> _WHAT IS REQUIRED_
Rewrite the records from the line with "Is the value" to the line with "What is the", replacing "greater" with "less" and leaving everything else unchanged. Return only those lines.

> _RECORD SET_
_ _ _
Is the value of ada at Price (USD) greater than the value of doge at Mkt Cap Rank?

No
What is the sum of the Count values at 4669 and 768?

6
_ _ _
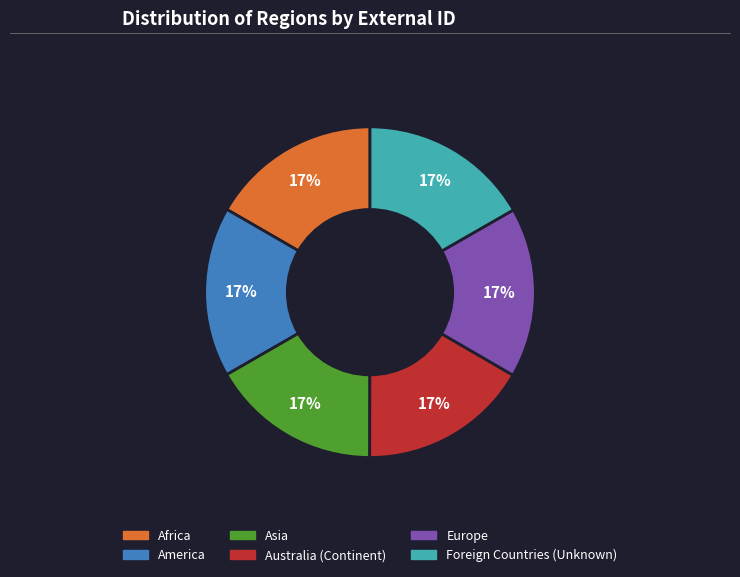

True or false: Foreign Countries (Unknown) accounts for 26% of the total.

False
_ _ _
> _RESULT OF THIS EXERCISE_
Is the value of ada at Price (USD) less than the value of doge at Mkt Cap Rank?

No
What is the sum of the Count values at 4669 and 768?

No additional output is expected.